▶ What to work on: Each line from the one that contains "scheduled for" through the end of the entries should be repeated exactly, with nothing added.

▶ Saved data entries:

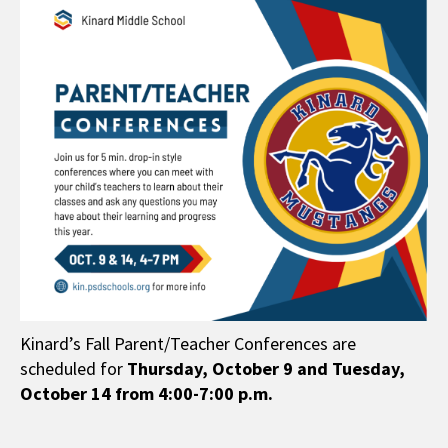
Kinard’s Fall Parent/Teacher Conferences are
scheduled for
Thursday,
October 9 and Tuesday,
October 14 from 4:00-7:00 p.m.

▶ Completed task:
scheduled for
Thursday,
October 9 and Tuesday,
October 14 from 4:00-7:00 p.m.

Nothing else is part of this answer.